Avec la crise du coronavirus, cette mentalité s’exprime et révèle son incapacité à garantir la sécurité collective.

Dans le capitalisme, un propriétaire d’entreprise est chez lui, c’est son capital, son argent, ses ouvriers, son périmètre.

En France, toutes les grandes usines automobiles sont fermées. D’autres, comme dans l’aéronautique ont fermé quelques jours pour optimiser les conditions sanitaires au travail. Ici, nous savons que c’est le cas de Somfy, Dynastar, mais aussi semble-t-il de quelques entreprises de décolletage.

Mais il n’y a pas de mesures établies par l’Etat à tout le tissu industriel. Car l’Etat, c’est la bourgeoisie, et elle essaye de maintenir un équilibre entre sa philosophie libérale et sa capacité à administrer la société.

Les ouvriers des petites entreprises, dont le rapport de forces est plus faibles que dans les grandes, sont ainsi soumis au bon vouloir arbitraire des patrons.

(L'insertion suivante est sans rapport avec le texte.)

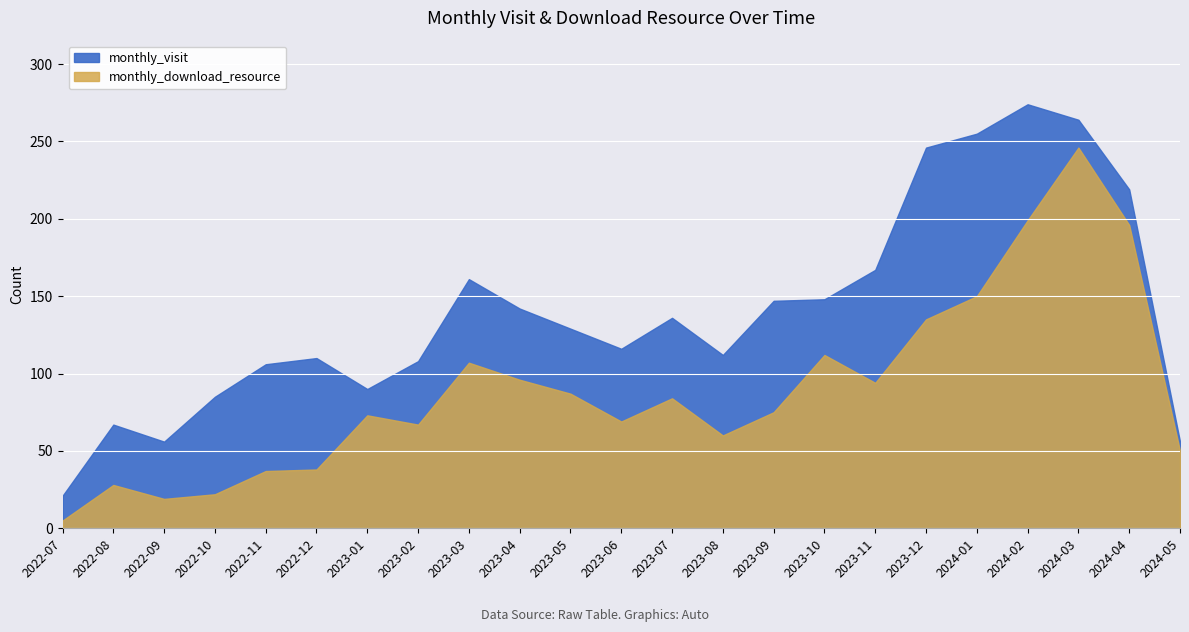

In monthly_download_resource, how many points are lower than both neighbors (excluding endpoints)?

5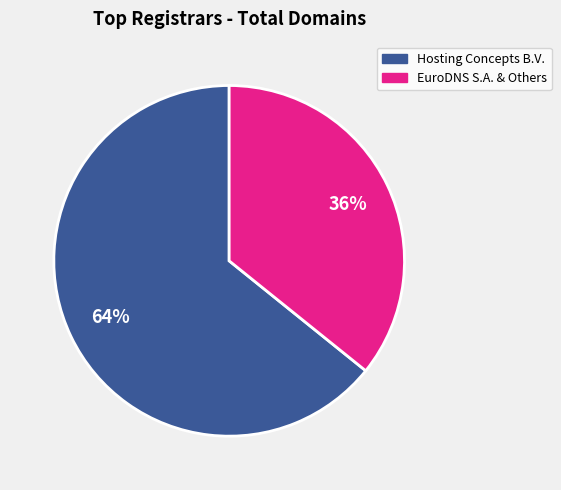

To the nearest percent, what is the average slice percentage?

50%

Dans le décolletage, nombreuses sont les entreprises à continuer à tourner. En quoi une usine de fabrication de pièces pour les avions, les voitures ou toute autre industrie (autre que médicale) est indispensable ?

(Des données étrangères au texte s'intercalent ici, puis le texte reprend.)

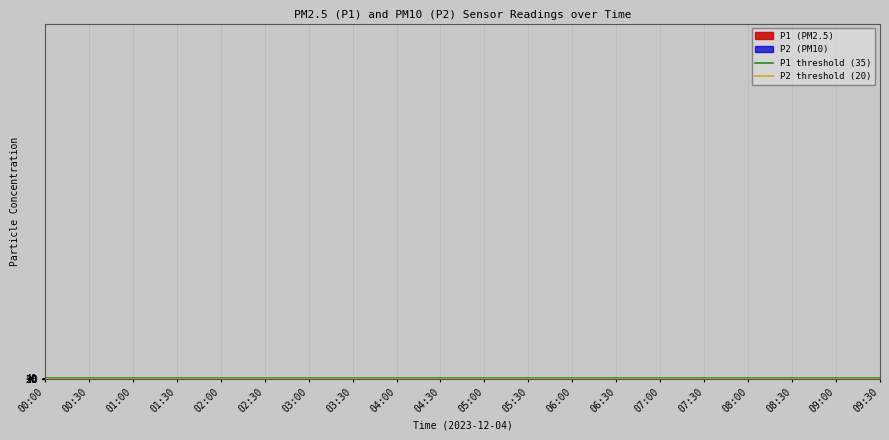

What is the value of the P1 threshold (35) point at the 1st from the left?

35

C’est qu’un petit capitaliste pense en termes de rentabilité, de taux de profit. Le libéralisme l’aidant à maintenir la pression sur les travailleurs, et à rester ouvert. Certains patrons brandissent ouvertement la menace de la faillite pour éviter la fermeture.

Pourtant, l’Etat a mis sur la table près de 45 milliards d’euros pour assurer le chômage partiel, reporter les impôts et les cotisations, assurer les problèmes de trésorerie… Mais sans contrainte forte, sans planification par l’Etat, c’est le chacun fait ce qu’il veut et advienne qui pourra !

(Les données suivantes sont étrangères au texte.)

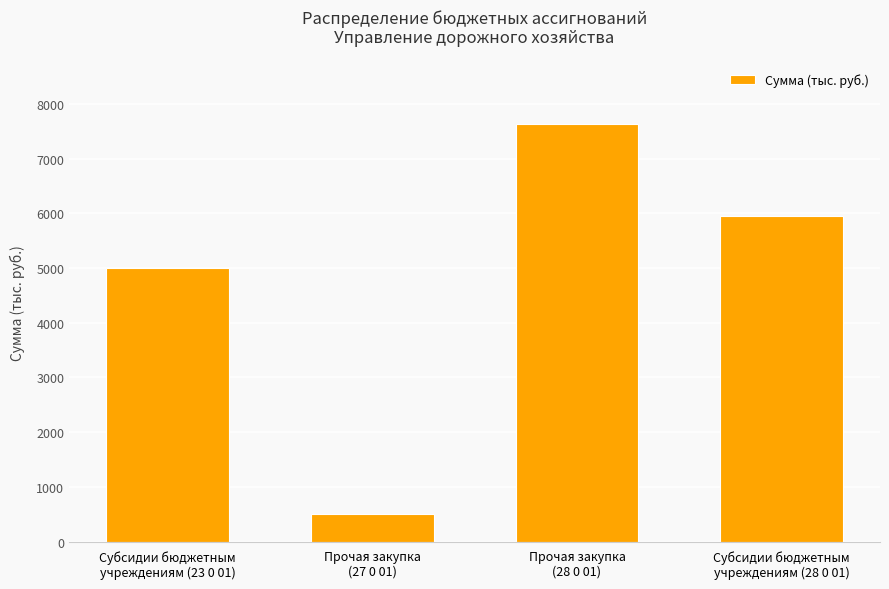

What is the value of the 3rd bar from the left?

7624.5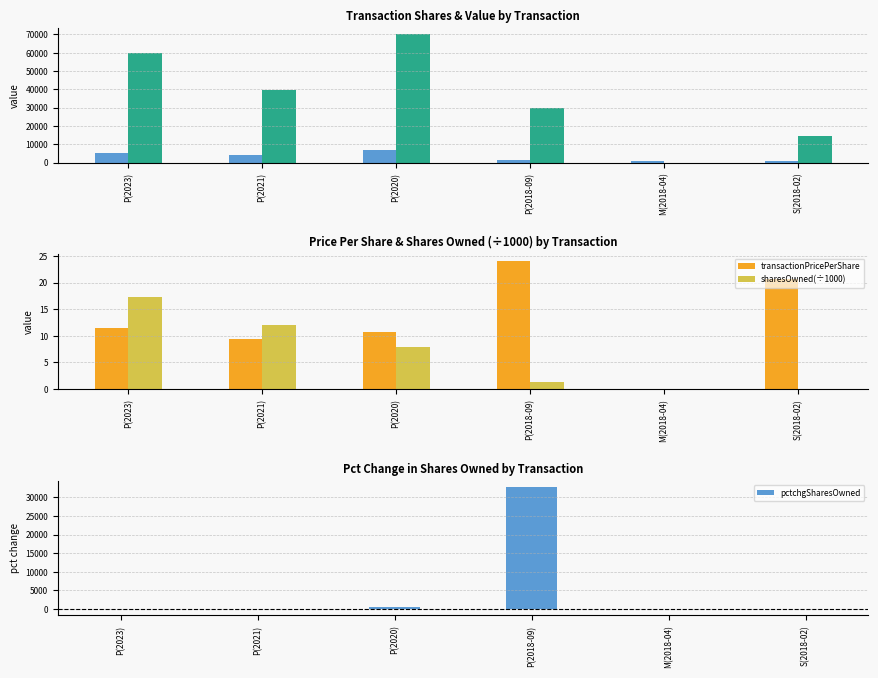

At how many categories does at least one series exceed 67844?

1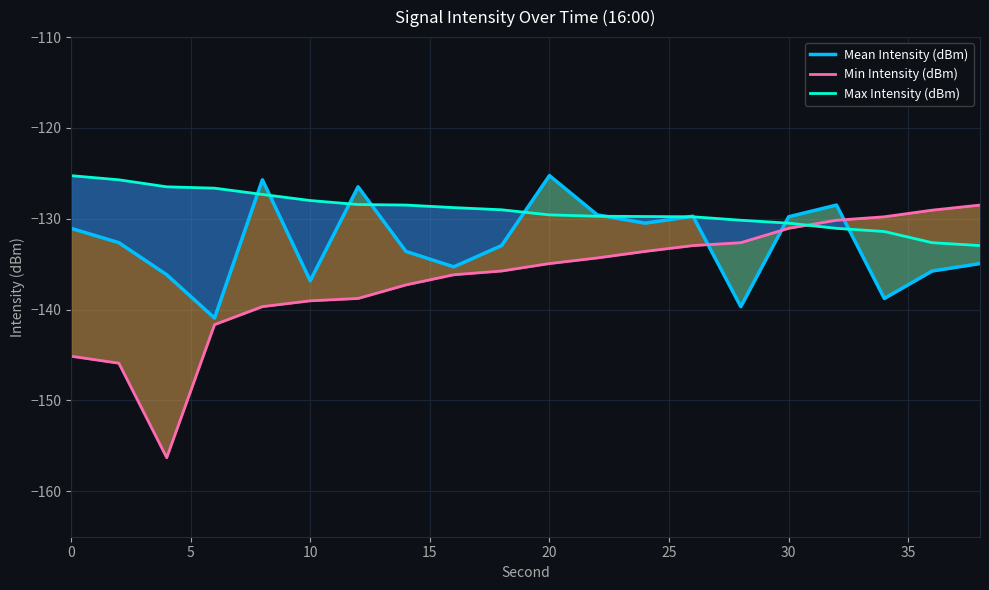

How many distinct data groups are displayed?

3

L’attestation d’autorisation de sortie est aussi absolument risible. C’est là maintenir un compromis entre liberté individuelle et sécurité collective, en se fondant sur le contrat libéral (« avez-vous votre attestation ? »).

A Wuhan, foyer initial de la pandémie, l’Etat a mis en place des équipes municipales de ravitaillement évitant les sorties pour faire ses courses. Il y a avait donc une prise en charge collective par la collectivité elle-même, concentrée dans l’Etat.

Enfin, que penser de ces riches parisiens qui viennent se réfugier à Megève ? Des personnes qui parlent d’ailleurs de leur lieu de confinement comme d’un placement boursier : « Megève a toujours été une valeur refuge lors des crises » déclare un des ses résidents…

De qui se moque t-on ? Ces personnes se rendent-ils compte qu’ils transportent peut-être le virus avec eux ? Pas le moins du monde, allons profiter du « confinement » tranquillement dans nos résidences secondaires…. !

Comment peut-on dire que l’on est sur le « même bateau » alors que les cadres profitent du télétravail, que les petits patrons maintiennent cyniquement leur activité, que les plus fortunés circulent comme bon leur semble ? Espérons que cette crise aide à faire progresser la conscience politique de la classe ouvrière.